### JOB ITEM
Count the lines in the data that contain the string "need", treating uppercase and lowercase as different, and give only the number.

=== Section Start ===

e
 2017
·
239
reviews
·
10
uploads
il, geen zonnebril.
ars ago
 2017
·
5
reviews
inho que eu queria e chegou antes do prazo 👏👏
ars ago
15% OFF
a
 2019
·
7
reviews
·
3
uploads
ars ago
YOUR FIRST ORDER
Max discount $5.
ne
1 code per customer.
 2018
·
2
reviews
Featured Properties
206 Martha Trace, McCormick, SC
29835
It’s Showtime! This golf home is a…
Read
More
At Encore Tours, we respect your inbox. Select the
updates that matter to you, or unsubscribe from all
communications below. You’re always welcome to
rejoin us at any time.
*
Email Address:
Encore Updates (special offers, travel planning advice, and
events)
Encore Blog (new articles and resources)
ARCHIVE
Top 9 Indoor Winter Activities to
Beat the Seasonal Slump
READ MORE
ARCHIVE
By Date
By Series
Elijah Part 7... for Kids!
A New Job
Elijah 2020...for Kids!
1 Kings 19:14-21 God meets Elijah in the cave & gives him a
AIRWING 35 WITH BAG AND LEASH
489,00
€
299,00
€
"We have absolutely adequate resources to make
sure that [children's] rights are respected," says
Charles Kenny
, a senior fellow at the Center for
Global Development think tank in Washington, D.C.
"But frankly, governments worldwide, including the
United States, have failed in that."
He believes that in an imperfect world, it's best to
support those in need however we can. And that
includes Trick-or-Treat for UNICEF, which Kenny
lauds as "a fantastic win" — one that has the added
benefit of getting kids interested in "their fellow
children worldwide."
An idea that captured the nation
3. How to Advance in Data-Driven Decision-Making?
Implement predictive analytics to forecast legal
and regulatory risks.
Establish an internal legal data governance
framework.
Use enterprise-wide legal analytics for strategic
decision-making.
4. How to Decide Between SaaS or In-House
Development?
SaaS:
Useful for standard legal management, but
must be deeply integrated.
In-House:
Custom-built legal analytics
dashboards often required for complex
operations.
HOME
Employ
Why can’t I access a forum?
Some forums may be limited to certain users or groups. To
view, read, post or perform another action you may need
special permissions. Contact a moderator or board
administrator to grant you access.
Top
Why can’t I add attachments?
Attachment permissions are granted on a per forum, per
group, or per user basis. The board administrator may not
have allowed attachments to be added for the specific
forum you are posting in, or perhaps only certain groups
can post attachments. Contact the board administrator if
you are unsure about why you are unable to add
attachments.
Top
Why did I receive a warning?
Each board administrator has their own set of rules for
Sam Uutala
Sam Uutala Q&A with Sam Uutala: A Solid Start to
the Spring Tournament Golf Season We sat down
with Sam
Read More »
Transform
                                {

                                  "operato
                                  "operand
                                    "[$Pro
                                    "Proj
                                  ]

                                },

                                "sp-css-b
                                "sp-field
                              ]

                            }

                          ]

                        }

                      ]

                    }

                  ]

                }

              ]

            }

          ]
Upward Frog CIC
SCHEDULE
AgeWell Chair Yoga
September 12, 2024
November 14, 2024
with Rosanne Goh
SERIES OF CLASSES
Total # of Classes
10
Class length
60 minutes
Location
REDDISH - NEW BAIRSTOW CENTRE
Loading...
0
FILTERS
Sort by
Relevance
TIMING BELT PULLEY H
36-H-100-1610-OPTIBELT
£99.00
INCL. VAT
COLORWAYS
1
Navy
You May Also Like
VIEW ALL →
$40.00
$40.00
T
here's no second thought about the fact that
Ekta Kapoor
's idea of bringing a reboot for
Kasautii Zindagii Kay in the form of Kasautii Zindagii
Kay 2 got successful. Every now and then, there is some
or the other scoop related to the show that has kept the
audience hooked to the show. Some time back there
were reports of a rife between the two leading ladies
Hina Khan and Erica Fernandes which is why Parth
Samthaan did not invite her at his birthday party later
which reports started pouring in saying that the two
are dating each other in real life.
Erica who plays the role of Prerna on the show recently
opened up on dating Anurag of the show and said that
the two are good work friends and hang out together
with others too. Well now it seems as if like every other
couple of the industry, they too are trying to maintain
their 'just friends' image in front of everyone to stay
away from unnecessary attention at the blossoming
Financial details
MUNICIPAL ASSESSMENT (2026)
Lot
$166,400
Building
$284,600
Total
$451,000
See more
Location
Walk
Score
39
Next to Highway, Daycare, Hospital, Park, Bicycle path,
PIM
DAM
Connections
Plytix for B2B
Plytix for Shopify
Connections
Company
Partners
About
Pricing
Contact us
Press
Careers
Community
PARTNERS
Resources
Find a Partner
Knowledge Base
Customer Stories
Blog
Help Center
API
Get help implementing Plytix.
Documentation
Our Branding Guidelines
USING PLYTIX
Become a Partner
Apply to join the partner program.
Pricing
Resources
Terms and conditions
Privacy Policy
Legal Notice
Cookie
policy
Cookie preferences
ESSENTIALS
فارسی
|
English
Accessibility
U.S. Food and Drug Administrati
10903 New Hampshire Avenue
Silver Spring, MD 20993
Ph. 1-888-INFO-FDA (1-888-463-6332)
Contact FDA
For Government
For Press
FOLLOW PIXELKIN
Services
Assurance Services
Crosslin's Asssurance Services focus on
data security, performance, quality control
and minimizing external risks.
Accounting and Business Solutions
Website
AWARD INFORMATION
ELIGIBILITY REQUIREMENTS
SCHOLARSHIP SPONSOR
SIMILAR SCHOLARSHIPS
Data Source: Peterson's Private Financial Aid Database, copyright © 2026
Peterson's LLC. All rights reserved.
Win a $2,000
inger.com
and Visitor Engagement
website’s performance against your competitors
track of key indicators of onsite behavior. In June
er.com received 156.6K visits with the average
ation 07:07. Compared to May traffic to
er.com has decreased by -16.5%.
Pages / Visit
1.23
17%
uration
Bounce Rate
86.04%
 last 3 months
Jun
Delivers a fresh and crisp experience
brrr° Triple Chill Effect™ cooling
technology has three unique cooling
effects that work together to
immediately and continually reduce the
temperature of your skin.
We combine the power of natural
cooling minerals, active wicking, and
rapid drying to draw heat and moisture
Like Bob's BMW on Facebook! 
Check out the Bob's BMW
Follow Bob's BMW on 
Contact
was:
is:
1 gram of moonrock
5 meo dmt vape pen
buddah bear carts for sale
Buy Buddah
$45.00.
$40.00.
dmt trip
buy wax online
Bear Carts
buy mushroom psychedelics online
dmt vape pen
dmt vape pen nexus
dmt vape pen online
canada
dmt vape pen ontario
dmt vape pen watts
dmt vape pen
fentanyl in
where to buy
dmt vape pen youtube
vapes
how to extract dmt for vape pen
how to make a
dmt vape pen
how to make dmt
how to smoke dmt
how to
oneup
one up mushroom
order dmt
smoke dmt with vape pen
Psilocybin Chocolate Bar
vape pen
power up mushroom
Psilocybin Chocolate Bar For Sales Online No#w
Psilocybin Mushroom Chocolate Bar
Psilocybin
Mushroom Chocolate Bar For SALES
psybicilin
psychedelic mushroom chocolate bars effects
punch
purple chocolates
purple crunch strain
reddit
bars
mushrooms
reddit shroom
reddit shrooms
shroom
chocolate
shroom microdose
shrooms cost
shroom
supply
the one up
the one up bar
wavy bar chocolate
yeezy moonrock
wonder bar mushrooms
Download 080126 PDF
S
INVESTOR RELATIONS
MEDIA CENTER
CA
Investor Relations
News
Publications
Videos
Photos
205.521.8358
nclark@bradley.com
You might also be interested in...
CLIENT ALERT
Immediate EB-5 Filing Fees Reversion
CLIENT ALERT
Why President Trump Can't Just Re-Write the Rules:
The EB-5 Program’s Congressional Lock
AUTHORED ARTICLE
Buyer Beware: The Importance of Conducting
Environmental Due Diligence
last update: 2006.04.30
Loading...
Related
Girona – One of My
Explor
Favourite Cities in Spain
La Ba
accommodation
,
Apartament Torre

=== Section End ===

### OUTPUT
2